Ia mengatakan, pemerintah semestinya dapat menemukan solusi terhadap persoalan defisit anggaran BPJS Kesehatan. Selama tiga tahun terakhir, keuangan BPJS selalu negatif. Pada 2014, defisit anggaran sebesar Rp 3,3 triliun, hingga pada 2018 hingga defisit anggaran sebesar Rp 16 triliun.
Dengan demikian, iuran BPJS naik ini adalah salah satu solusi yang ditujukan untuk mengatasi persoalan BPJS Kesehatan selama ini. Arus kas yang diterima BJS kesehatan berasal dari anggaran negara yang dibayarkan pemerintah untuk PBI serta iuran yang dibayarkan oleh masyarakat bukan PBI.
Namun, pihak Kementerian Keuangan masih belum dapat menyimpulkan apakah BPJS tidak akan defisit setelah iuran BPJS naik. Wakil Menteri Keuangan Suahasil Nazara menyatakan, selain menaikkan besaran iuran, yang perlu dilakukan adalah perbaikan di sisi manajemen, data, hubungan antara BPJS kesehatan dengan fasilitas kesehatan.
Menurut Suahasil, tata kelola keseluruhan dari sistem BPJS kesehatan perlu diperbaiki demi efisiensi penyelenggaraan BPJS.
Respons atas kenaikan iuran BPJS
Dari 32 juta orang peserta mandiri, sekitar 50 persen atau sebanyak 16 juta persen peserta menunggak pembayaran iuran. Padahal, ada sanksi berupa denda layanan bagi peserta yang tidak disiplin membayar iuran juga dikenakan. Besarnya hingga maksimal hingga Rp 30 juta.
Selain soal iuran, masalah umum yang ditemukan dalam penggunaan BPJS kesehatan adalah prosedur pengobatan yang panjang, pasien yang diminta pulang meski dalam keadaan rentan, diminta beli obat, atau kesulitan mencari ruang perawatan.
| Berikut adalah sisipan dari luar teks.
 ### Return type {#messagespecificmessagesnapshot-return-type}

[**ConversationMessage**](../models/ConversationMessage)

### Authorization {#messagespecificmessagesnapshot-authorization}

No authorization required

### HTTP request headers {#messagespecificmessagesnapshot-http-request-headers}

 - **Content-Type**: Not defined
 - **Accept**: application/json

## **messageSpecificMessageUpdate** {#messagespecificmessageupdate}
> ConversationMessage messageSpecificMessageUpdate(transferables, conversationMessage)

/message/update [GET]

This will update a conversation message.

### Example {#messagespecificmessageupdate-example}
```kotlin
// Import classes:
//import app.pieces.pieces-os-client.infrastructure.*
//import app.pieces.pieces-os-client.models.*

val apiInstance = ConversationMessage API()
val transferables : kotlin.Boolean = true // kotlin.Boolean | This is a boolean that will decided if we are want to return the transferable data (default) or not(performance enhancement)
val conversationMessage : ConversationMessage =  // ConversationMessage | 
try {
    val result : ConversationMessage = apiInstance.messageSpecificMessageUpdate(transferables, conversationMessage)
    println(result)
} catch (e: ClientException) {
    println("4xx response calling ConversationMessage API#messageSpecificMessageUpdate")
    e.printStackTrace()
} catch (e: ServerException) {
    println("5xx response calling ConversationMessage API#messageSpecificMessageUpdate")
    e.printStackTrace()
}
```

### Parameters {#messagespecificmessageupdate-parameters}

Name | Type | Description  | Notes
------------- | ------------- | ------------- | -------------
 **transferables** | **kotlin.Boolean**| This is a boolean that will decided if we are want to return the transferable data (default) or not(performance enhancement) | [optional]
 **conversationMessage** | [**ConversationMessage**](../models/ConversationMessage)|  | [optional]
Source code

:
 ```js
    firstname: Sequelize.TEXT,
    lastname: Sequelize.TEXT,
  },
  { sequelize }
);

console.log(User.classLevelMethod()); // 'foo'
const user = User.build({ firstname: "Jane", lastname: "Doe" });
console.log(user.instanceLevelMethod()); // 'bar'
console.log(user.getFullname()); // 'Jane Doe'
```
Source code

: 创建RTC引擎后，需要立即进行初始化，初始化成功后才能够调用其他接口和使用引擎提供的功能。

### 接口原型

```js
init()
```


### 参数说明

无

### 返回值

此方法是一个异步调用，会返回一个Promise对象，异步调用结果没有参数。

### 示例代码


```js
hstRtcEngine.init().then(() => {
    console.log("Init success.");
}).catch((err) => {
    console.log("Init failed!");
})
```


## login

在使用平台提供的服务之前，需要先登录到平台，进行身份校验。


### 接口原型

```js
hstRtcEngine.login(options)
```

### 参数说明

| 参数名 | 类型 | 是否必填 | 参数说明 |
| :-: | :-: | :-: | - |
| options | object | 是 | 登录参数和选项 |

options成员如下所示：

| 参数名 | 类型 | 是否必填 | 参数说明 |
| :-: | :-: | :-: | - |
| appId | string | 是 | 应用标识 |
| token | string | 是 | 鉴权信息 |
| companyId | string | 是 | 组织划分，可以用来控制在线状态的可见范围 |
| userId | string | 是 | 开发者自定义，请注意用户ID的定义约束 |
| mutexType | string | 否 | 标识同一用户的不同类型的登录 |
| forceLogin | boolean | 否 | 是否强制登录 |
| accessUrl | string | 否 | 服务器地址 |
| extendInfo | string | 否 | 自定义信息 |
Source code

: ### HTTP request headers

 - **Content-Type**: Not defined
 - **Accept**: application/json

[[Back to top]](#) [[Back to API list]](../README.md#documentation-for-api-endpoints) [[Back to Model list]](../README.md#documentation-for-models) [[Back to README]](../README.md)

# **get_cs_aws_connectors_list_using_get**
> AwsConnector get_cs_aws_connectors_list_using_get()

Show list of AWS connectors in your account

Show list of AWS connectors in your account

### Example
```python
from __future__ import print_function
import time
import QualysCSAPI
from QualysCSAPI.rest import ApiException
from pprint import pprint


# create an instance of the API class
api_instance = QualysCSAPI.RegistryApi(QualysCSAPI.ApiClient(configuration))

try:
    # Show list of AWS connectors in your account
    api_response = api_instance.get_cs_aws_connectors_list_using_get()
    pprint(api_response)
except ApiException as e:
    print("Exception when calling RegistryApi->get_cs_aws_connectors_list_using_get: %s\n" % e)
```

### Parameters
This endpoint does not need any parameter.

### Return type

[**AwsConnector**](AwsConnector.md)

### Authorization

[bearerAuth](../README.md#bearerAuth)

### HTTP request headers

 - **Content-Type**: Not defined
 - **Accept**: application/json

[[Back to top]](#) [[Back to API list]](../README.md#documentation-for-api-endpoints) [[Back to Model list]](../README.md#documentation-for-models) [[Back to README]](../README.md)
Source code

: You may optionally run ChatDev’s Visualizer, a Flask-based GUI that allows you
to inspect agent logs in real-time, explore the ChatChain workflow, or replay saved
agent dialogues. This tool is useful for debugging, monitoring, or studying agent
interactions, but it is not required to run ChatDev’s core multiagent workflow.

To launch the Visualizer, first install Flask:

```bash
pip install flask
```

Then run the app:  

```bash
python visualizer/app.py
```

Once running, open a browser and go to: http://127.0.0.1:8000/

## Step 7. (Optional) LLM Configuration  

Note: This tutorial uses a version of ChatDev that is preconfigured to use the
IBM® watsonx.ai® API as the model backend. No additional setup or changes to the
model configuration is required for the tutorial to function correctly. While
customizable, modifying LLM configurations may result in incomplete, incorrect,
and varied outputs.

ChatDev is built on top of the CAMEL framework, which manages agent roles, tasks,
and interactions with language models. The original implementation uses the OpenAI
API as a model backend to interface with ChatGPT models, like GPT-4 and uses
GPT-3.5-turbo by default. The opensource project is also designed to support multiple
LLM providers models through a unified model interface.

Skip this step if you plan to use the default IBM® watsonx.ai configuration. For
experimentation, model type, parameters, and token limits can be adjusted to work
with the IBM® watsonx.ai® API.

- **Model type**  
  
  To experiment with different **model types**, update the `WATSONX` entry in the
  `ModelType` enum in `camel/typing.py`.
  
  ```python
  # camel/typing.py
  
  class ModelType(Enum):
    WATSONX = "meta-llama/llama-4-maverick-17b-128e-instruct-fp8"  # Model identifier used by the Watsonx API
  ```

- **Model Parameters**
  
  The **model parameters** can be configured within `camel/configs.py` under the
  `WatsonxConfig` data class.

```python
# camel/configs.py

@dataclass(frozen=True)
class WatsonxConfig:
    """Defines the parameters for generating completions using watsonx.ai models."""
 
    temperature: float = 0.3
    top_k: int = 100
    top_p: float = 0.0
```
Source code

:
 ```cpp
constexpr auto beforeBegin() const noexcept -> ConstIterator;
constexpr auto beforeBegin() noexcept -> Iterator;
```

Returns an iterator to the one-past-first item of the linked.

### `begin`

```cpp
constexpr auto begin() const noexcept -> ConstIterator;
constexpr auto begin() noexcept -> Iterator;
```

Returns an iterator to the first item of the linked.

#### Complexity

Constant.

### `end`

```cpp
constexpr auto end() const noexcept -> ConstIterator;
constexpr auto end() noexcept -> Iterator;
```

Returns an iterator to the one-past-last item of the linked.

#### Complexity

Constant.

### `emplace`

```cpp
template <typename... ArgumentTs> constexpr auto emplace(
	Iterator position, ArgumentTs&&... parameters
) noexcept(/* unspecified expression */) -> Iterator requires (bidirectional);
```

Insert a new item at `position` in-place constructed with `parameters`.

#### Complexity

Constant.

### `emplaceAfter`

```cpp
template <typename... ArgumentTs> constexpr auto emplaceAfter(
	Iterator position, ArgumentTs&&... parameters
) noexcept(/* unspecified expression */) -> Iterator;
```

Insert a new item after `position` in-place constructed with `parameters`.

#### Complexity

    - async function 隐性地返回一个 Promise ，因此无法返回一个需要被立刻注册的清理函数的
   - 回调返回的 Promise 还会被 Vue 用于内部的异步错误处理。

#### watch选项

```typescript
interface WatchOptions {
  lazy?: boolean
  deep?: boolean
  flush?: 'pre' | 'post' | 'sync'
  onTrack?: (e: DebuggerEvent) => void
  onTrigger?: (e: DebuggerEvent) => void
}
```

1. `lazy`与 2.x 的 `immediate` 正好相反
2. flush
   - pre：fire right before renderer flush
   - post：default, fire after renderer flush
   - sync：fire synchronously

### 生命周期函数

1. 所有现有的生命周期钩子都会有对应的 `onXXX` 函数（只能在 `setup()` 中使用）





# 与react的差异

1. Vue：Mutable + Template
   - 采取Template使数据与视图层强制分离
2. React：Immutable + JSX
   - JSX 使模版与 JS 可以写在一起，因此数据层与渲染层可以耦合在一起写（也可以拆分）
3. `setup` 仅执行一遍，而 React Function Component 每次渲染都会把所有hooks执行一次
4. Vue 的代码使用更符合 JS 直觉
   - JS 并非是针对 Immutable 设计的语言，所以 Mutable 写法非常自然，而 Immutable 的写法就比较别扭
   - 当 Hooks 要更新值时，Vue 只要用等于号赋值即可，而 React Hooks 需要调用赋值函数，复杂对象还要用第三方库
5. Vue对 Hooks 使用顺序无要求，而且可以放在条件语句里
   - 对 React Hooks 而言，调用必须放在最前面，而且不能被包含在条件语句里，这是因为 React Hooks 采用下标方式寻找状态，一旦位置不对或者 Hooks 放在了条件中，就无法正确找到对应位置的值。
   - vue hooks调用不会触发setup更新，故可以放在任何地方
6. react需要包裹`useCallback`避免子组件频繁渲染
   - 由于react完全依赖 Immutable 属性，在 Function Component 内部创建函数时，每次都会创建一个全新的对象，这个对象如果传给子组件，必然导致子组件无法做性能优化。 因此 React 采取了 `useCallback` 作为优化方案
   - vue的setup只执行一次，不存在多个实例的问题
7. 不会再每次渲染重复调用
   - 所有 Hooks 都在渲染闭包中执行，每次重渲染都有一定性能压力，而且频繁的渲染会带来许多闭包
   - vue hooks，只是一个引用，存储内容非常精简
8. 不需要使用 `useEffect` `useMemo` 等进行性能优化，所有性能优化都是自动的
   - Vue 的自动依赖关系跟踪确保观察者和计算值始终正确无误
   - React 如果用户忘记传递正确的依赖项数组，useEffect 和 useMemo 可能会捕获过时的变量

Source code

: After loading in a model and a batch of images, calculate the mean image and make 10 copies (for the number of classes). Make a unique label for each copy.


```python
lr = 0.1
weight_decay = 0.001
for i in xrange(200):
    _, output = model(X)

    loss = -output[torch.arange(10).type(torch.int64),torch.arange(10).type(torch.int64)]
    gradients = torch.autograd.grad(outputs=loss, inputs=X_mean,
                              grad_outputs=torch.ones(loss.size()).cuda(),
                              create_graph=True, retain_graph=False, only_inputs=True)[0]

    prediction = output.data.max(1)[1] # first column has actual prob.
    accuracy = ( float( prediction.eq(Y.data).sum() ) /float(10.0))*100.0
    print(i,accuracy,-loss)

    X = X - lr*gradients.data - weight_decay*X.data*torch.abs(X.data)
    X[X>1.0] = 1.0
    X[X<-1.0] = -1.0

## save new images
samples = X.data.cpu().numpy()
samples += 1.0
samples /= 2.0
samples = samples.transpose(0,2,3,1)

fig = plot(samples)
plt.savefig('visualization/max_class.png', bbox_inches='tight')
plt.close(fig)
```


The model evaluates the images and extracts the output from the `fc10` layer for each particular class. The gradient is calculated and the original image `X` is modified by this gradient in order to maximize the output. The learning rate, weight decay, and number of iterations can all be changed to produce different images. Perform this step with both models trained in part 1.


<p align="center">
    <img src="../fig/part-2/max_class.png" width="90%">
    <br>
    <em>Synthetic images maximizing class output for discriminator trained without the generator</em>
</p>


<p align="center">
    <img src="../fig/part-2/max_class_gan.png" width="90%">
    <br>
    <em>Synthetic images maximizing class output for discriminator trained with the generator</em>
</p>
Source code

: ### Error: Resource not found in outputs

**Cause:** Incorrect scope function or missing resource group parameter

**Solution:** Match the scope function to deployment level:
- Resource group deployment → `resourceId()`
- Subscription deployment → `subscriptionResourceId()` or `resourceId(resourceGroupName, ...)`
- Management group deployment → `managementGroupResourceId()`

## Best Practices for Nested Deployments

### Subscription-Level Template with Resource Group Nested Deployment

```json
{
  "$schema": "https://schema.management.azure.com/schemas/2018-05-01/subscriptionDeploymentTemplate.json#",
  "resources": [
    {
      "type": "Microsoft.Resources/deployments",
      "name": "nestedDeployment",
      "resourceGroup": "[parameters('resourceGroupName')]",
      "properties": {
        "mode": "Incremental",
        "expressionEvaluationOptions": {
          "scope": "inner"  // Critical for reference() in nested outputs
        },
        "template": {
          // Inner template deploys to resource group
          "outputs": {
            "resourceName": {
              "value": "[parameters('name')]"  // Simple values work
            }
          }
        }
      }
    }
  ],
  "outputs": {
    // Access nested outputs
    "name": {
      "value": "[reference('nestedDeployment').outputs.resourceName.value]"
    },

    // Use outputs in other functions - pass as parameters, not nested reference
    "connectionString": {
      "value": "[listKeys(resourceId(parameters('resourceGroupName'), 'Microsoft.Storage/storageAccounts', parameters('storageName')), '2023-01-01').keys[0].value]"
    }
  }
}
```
Singkatnya, kampanye BPJS kesehatan belum maksimal. Dengan kinerja BPJS kesehatan yang diragukan itu, pengumuman iuran BPJS naik ini justru semakin mendorong ajakan viral di internet untuk turun kelas atau malah sekalian tidak melanjutkan atau berhenti membayar. Ini memang dapat dilakukan, tapi tidak dapat sembarangan.
Kita tunggu hingga Januari 2020, apakah BPJS Kesehatan mampu mengatasi persoalan-persoalan ini dan apakah kenaikan iuran memang jawaban yang tepat atas defisit anggaran selama ini.